No słowo pedałów Flet podniósł głowe na moment
-Ja nie byc pedał...- powiedział i znów stracił przytomność.
Marcin
PostWysłany: Śro 18:54, 13 Gru 2006    Temat postu:

w tym momencie przerwal mu Marcin i dokonczyl pytanie:
-(...) grasujacej w naszej okolicy bandzie pedalow ???
KloQ
PostWysłany: Śro 16:28, 13 Gru 2006    Temat postu:

Wtem nagle niezauważenie wśród tłumu pojawił się mroczny elf imieniem KloQ.
- Ej!
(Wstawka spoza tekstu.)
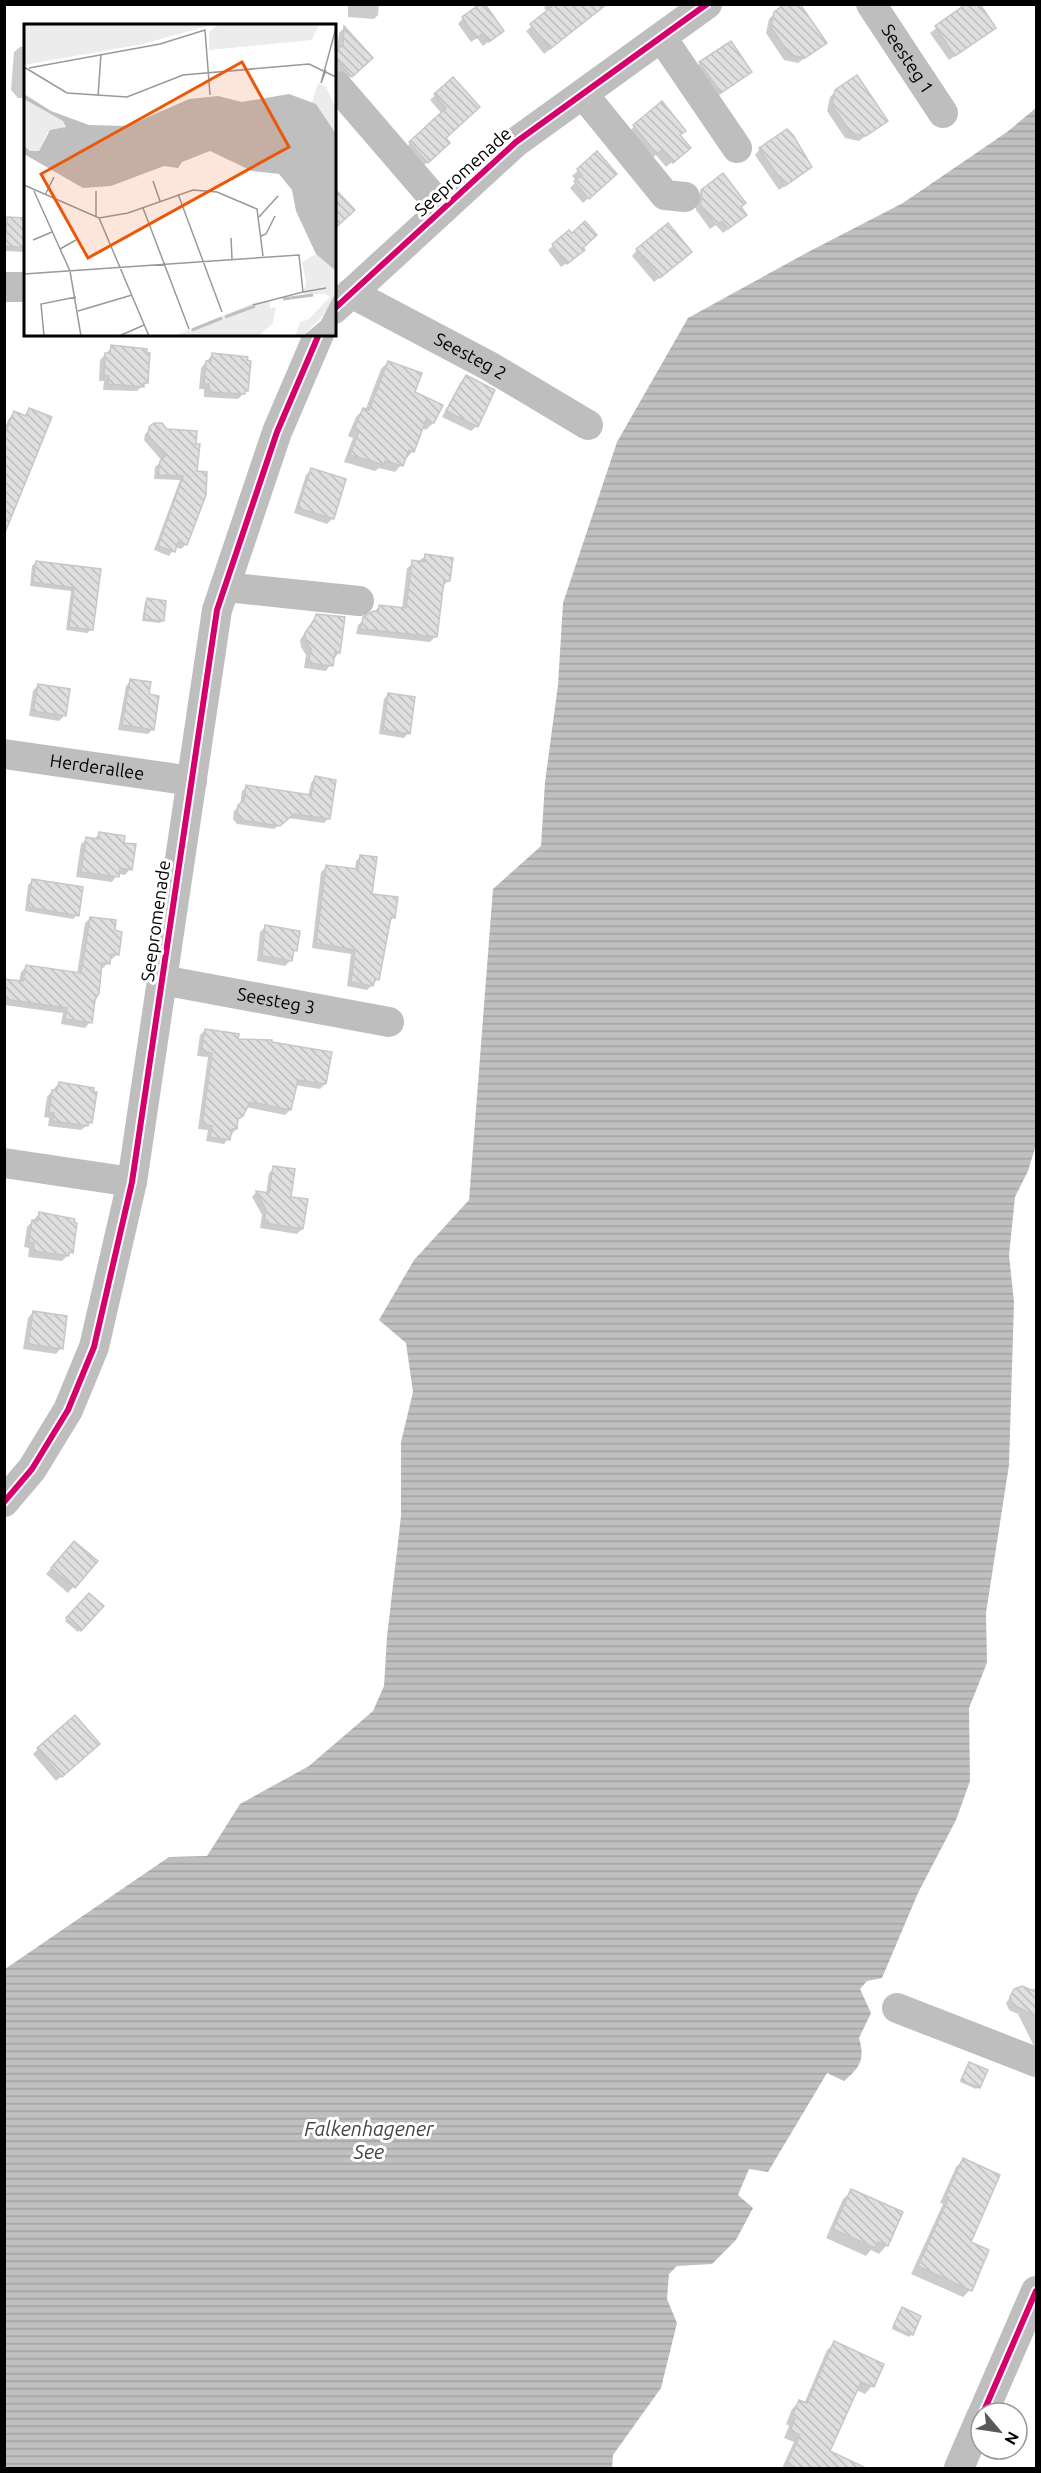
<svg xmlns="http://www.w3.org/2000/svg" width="1041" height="2473" viewBox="0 0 1041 2473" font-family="Ubuntu,sans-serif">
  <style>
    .water { fill: url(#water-rules) }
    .shadow { fill: #0003 }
    .building { fill: url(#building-back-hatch); stroke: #c7c7c7; stroke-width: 1.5 }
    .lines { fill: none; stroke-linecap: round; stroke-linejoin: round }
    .minor { stroke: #bebebe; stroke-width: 30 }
    .cycleway-casing { stroke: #fff; stroke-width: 10 }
    .cycleway { stroke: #d6006c; stroke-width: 6 }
    .labels { text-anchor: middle; stroke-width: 6; stroke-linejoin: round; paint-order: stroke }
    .street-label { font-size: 18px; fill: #000; stroke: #fff }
    .water-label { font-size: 20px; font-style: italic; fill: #444; stroke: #fff }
    .inset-river { fill: none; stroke: #bfbfbf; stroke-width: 3 }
    .inset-road { fill: none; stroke: #999; stroke-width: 1.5 }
    .view { fill: #e8590c; fill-opacity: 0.15; stroke: #e8590c; stroke-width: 3 }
    .inset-edge { fill: none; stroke: #000; stroke-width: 3 }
  </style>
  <defs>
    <pattern id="water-rules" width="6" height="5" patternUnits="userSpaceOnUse" patternTransform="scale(1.5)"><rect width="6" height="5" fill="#bfbfbf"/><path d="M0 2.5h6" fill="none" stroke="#a2a2a2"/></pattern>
    <pattern id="building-back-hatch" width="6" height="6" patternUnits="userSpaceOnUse" patternTransform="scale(1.5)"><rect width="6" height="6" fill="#dfdfdf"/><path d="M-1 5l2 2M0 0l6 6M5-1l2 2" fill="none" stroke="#bebebe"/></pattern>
  </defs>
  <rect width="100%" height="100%" fill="#fff"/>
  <path class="water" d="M1036,108V1145L1028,1171L1015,1197L1009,1255L1014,1302L1009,1465L986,1613L987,1663L969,1708L970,1781L956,1820L918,1893L882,1978L867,1981L860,1989L871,2013L859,2038C865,2059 861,2067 844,2081L827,2073L768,2172L749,2169L738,2195L753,2208L736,2240L712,2264L677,2266L669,2274L667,2299L677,2323L661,2388L613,2455L612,2468H5V1969L169,1857L207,1856L240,1804L309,1766L373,1711L384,1686L387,1637L401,1516V1442L413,1392L406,1343L379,1320L414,1260L469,1200L493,889L541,846L545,782L558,685L563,603L617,442L688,318L810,251L903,203L1007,132Z"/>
  <g class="shadow">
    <path d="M348,4H379L378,15L374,19L348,17Z"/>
    <path d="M547,4H606L544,54L526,31L548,12L544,8Z"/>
    <path d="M969,4L994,28L949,60L930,33Z"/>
    <path d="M775,13L825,43L798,63L784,60L766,33L769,19Z"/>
    <path d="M463,18L502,31L483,46L477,38L471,42L458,24Z"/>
    <path d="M344,28L371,58L346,81L334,68L339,33Z"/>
    <path d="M20,47H26V98H18L11,90L14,52Z"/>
    <path d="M700,63L750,72L715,98L695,69Z"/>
    <path d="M453,79L444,138L448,143L422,167L405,148L442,114L430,100Z"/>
    <path d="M836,91L886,121L859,141L845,138L827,111L830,97Z"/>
    <path d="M661,103L679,135L683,153L666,167L656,155L651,159L628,132Z"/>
    <path d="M760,149L811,167L779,190L755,155Z"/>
    <path d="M597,153L615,174L583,203L570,188L577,181L572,176Z"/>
    <path d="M702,191L740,208V220L723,233L716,225L710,229L696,210V197Z"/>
    <path d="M8,218L26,220V252L4,251V221Z"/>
    <path d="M569,232L578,255L561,267L548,250Z"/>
    <path d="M637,250L685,257L654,282L632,256Z"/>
    <path d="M112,347L146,382L137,391L103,390L104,381H99L100,360Z"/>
    <path d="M212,355L247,390L238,399L204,397V389H199L201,368Z"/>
    <path d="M388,362L413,392L433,423L426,430L422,428L413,451L395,472L379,468L375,471L344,462L353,438L348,436L356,417L363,410L365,411L381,369Z"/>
    <path d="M466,377L477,426L471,431L442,417L460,383Z"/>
    <path d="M30,409L50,418L15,509L9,515L4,430L9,418L15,413L23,417Z"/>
    <path d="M155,424L194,445L186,544L181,549L175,547L169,556L154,550L180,480L154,479L155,467L162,461L144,440L145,434Z"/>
    <path d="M311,470L333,518L327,524L294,513L306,475Z"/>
    <path d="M426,556L448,581L442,587L436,636L430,642L356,634L358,625L379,607L402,609L407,568Z"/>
    <path d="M36,562L100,570L92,629L87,633L66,630L71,591L30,586L32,566Z"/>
    <path d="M147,600L162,621L160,623L142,621L145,602Z"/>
    <path d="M316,615L339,652L326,671L304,668L306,655L301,647L300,640Z"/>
    <path d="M131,681L147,696L153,729L148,734L118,730L126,686Z"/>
    <path d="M38,685L64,716L59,721L29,716L33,691Z"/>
    <path d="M388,695L408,733L404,738L379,734L384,699Z"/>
    <path d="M315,778L334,781L328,819L324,823L288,818L274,829L237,824L233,819L234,811L240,805L242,791L247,786L308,796L311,783Z"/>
    <path d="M99,834L122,844L130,869L125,875L118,874L112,882L76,877L81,844L87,839L93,840Z"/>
    <path d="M361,856L370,895L394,917L389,922L378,979L367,990L347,986L351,954L312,948L321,872L326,867L355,870L356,861Z"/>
    <path d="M33,880L77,915L73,919L25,911L28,885Z"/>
    <path d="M90,918L113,932L117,954L112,959H109L108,963L103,968H100L90,1022L85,1028L61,1024L63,1013L4,1005V980L19,982L21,972L26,967L77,974L85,923Z"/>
    <path d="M265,927L295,950L292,953L291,960L285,966L257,961L260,932Z"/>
    <path d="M205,1030L236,1040L325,1084L320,1089L295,1085L290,1110L285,1115L246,1107L237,1120L236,1129L224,1144L206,1141L208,1130L198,1129L208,1057L197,1056L200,1035Z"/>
    <path d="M59,1083L91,1122L81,1130L48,1126L49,1118L44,1117L47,1097Z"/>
    <path d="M274,1168L302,1229L297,1234L260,1228L262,1215L252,1197L256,1192L266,1194L269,1173Z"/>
    <path d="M39,1214L71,1252L62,1261L28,1257L29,1248L24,1247L27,1227Z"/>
    <path d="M33,1312L61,1348L56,1354L23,1349L28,1318Z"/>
    <path d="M69,1548L96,1561L68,1593L46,1574Z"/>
    <path d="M89,1595L102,1606L78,1632L65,1621Z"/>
    <path d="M38,1749H93L56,1781L33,1754Z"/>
    <path d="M1036,1989V2050L1018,2014L1009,2010L1006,2003L1015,1990Z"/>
    <path d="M969,2064L979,2087L976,2089L960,2082Z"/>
    <path d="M963,2160L970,2290L963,2297L911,2274L943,2204L940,2203L956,2167Z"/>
    <path d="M852,2191L887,2245L879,2254L871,2250L866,2256L826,2238L843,2199Z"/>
    <path d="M902,2309L912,2334L909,2337L892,2329Z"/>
    <path d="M835,2343L882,2364L872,2386L865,2394L856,2390L828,2452L836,2468H782L794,2442L784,2438L789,2426L786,2424L792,2409L799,2402L804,2404L827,2350Z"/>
  </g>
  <g class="building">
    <path d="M480,4H485L504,31L489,42L483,33L477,38L462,17Z"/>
    <path d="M555,4H607L550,49L530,24Z"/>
    <path d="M785,4H800L827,43L805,58L790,55L771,27L774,12Z"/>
    <path d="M966,4H980L996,28L955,56L935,26Z"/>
    <path d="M344,26L373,58L352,77L334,57V52L343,45Z"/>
    <path d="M731,41L752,72L721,93L699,62Z"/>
    <path d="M857,75L888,121L866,136L851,133L832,105L835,90Z"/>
    <path d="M453,77L480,107L446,138L450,143L428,163L409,142L446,108L434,94Z"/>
    <path d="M662,101L686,131L680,135L691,148L673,163L662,150L657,154L633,125Z"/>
    <path d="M787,129L793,135L812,167L785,186L759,148Z"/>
    <path d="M597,151L617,174L589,199L574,181L582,175L577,169Z"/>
    <path d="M723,173L746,203L741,207L747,215L728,229L722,221L716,225L700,205L702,198L701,190Z"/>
    <path d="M334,188L355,210L334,229Z"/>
    <path d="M7,217L26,218V248L5,246Z"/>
    <path d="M585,221L597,235L583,248L585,250L567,264L552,244L569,230L572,233Z"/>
    <path d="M668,223L692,252L660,278L636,249Z"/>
    <path d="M111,345L147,349V353H150L149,365L148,383H144V387L108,384L109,376H104L105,353H110Z"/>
    <path d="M212,353L248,357L247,360L251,361L248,391H245V394L209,392V384H204L206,361H211Z"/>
    <path d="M388,361L422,373L415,392L443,405L434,423L426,420L414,452L409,450L403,466L385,461L384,465L350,455L359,431L354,429L363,408L369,410Z"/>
    <path d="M466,375L495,390L478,427L446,411Z"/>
    <path d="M29,408L52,417L4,535V435L14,411L26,416Z"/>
    <path d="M154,423H162L167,429L197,431L196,444H200L197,471L207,472L206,495L187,545L178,542L175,552L158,546L183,476L158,475L160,461L166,455L148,435L149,427Z"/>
    <path d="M311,468L346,479L334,519L298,508Z"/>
    <path d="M425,554L453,558L450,581H444L437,637L361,629L363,617L373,611L378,612L379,605L406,608L412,560L424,562Z"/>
    <path d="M36,561L101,569L93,630L69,627L74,588L33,582Z"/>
    <path d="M147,598L166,601L164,621L144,619Z"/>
    <path d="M316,614L345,617L340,653L335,652L333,666L308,663L311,649L306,641L305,633L314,621Z"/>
    <path d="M130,679L151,682L149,694L159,696L154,730L122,725Z"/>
    <path d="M38,684L70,689L66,716L33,711Z"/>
    <path d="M388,693L415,697L410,734L383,730Z"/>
    <path d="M315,776L336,780L330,819L294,814L280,826L241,820L237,814L238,805L244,801L246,785L311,795Z"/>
    <path d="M99,832L125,836L124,843L136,844L132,870L120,868L119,877L81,872L86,837L98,839Z"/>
    <path d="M360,855L377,857L372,894L398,897L395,918L391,917L379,980L375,979L373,986L351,982L355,950L316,943L326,865L358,869Z"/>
    <path d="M32,879L83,887L79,916L28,907Z"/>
    <path d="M90,917L116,920L115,930L122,932L119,955L111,954L110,964L102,963L99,993L95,1000L92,1023L65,1019L67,1008L4,999V979L23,981L26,965L81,973Z"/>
    <path d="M265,925L300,931L297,951L294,950L292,961L262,956Z"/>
    <path d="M205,1029L239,1034L238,1039L272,1040V1042L332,1052L326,1084L298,1080L291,1110L250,1102L243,1116L238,1119L237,1129H232L230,1140L210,1137L212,1126L202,1124L212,1053L201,1051Z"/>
    <path d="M59,1082L94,1088V1092H97L92,1123L89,1122L88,1126L53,1121L54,1113L49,1112L52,1090H57Z"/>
    <path d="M273,1166L295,1169L291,1197L308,1199L303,1229L264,1223L266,1210L256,1191L269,1193Z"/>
    <path d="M39,1212L75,1219L74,1222L77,1223L73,1253L69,1252V1256L33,1251L34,1243L29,1242L32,1220L38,1221Z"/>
    <path d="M33,1311L67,1316L63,1349L28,1344Z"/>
    <path d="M74,1541L98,1561L75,1588L51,1568Z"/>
    <path d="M89,1593L104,1606L81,1631L66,1618Z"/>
    <path d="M75,1715L100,1744L62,1777L37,1748Z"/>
    <path d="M1022,1986L1036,1992V2016L1013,2005L1010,1997L1014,1989Z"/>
    <path d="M969,2062L988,2070L980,2088L961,2080Z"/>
    <path d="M963,2158L1000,2175L971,2242L989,2250L972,2291L918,2266L949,2197L946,2196Z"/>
    <path d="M851,2189L903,2212L888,2246L878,2242L875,2248L833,2229Z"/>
    <path d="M902,2307L921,2316L913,2335L893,2327Z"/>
    <path d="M834,2341L884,2364L874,2387L861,2382L830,2451L868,2469H799L787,2463L800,2435L790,2431L795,2418L792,2417L799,2400L807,2403Z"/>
  </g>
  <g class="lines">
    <g class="minor">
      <path id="s1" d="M871,4L943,113"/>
      <path d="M662,38L737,148"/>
      <path d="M337,86L443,209"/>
      <path d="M583,94L665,195L685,197"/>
      <path d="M4,287H26"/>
      <path id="s2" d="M351,293L489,366L588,425"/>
      <path d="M334,309L516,142L707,4"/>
      <path d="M225,587L359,601"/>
      <path id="s3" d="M4,754L192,781"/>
      <path id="s4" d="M162,980L389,1022"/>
      <path d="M4,1163L132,1182"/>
      <path d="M4,1502L32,1469L68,1410L94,1347L132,1182L217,610L277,432L319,334"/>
      <path d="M897,2008L1036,2062"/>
      <path d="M983,2413L1036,2291"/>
      <path d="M959,2468L981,2417"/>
    </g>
    <defs>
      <g id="cycleway">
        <path d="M334,309L516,142L707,4"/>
        <path d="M4,1502L32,1469L68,1410L94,1347L132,1182L217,610L277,432L319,334"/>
        <path d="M983,2413L1036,2291"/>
      </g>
    </defs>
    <use href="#cycleway" class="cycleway-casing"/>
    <use href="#cycleway" class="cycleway"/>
  </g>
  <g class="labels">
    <g class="street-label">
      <text dy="6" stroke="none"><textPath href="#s1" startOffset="66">Seesteg 1</textPath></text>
      <text transform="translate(463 172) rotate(-42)" y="6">Seepromenade</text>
      <text dy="6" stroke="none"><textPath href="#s2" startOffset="135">Seesteg 2</textPath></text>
      <text dy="6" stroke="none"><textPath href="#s3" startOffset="94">Herderallee</textPath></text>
      <text transform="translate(156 921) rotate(-82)" y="6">Seepromenade</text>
      <text dy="6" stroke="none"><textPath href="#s4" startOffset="116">Seesteg 3</textPath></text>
    </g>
    <g class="water-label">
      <text x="369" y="2136">Falkenhagener<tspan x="369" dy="23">See</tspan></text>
    </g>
  </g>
  <g transform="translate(24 24)">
    <rect width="312" height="312" fill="#fff"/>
    <path d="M235,285H240L228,312H168Z" fill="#ececec"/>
    <path d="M0,0H190L119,20L0,41ZM195,0H295L288,16L185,26V8ZM294,59L302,63L312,84V110L288,78ZM0,75L39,97L42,103L23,109L15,127L6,128L0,122ZM299,268L312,270L304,286L279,312H271L276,298L285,295L306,273ZM246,277V284L252,283L249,299L235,312H228L239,285L168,312H150L232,278Z" fill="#ececec"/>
    <path d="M292,230L312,247V270H279L282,258L278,238Z" fill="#ececec"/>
    <path d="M0,70L27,87L65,101L104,102L165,75L194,72L218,78L265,70L292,80L312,110V247L292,230L272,187L268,166L255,150L228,147L186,127L158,138L154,144L140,142L87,162L59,164L0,130V122L6,127H15L26,106L42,103L39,97L0,75ZM312,268V312H279L297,297Z" fill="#bfbfbf"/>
    <path class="inset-river" d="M259,275L289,271M201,293L231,282M168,306L198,294"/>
    <path class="inset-road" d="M0,43L43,69L103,73L159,51L285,40L312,53M5,44L136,20L181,6L186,71M302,46L297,59L312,4M74,72L77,30M129,157L136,177M0,161L75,194L104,189L169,166L193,168L233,185L239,232M10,167L46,247L57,312M154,170L198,288M21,171L30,153M119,184L165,305M72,193V167M235,193L254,172M75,194L125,312M237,212L242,210L251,192M207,214L208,235M9,216L28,208M36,225L52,216M0,250L275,231L279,268L229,281M279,268L302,264M54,287L108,271M20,312L17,280L52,273M95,312L120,301"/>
    <path class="view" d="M218,38L265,123L64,234L17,150Z"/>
    <rect width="312" height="312" class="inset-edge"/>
  </g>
  <rect width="1041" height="2473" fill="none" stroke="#000000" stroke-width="12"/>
  <g transform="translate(999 2431) rotate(119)"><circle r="28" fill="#ffffff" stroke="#999999" stroke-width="1.5"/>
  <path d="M0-4.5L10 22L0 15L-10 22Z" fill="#595959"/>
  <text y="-9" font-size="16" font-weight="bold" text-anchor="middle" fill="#000000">N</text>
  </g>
</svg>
Fajne slipy...gdzie kupiliście?
- To wy też słyszeliście o.....
Piorun
PostWysłany: Śro 16:22, 13 Gru 2006    Temat postu:

Wtem z nienacka pojawił się szwadron kawależystów ubranych w różoe slipy i rajstopy

-Jechaliśmy tu z nienacka 3 godziny chodzcie szybko z nami
Marcin
PostWysłany: Śro 15:37, 13 Gru 2006    Temat postu:

- co za idiota - powiedzial Marcin
Fletusny
PostWysłany: Wto 23:33, 12 Gru 2006    Temat postu:

Flet zanim do jego móżdżku dotarło że nie powinien, wykonał odruchowo polecenie Marcina i przyłożył sobie w łeb...
-OOoouchh...- wydobył z siebie po czym wyłożył się jak długi na ziemie, nie pozostawiajac chyba wątpliwości ani co do swojej siły ani głupoty...
Marcin
PostWysłany: Wto 22:48, 12 Gru 2006    Temat postu:

Marcin mu na to odpowiedzial :
-Panie daj pan spokuj i wal sie
Fletusny
PostWysłany: Wto 18:50, 12 Gru 2006    Temat postu:

-YYYYYyyyyyyyyy- olbrzym zrobił głupią mine, nikt nigdy się tak do niego nie odzywał, jednak po chwili słowa tego drugiego do niego dotarły...
-TY UWŻAĆ CO TY GADAĆ DO FLET, FLET GUPI ALE ON ROZMIEC ZE TY MOWIC O NIM BLEH... TY MOZE UMIEC WALKA... ALE FLET CIE ZGNIESC JESLI TY NIE ZAMKNAC PYSK.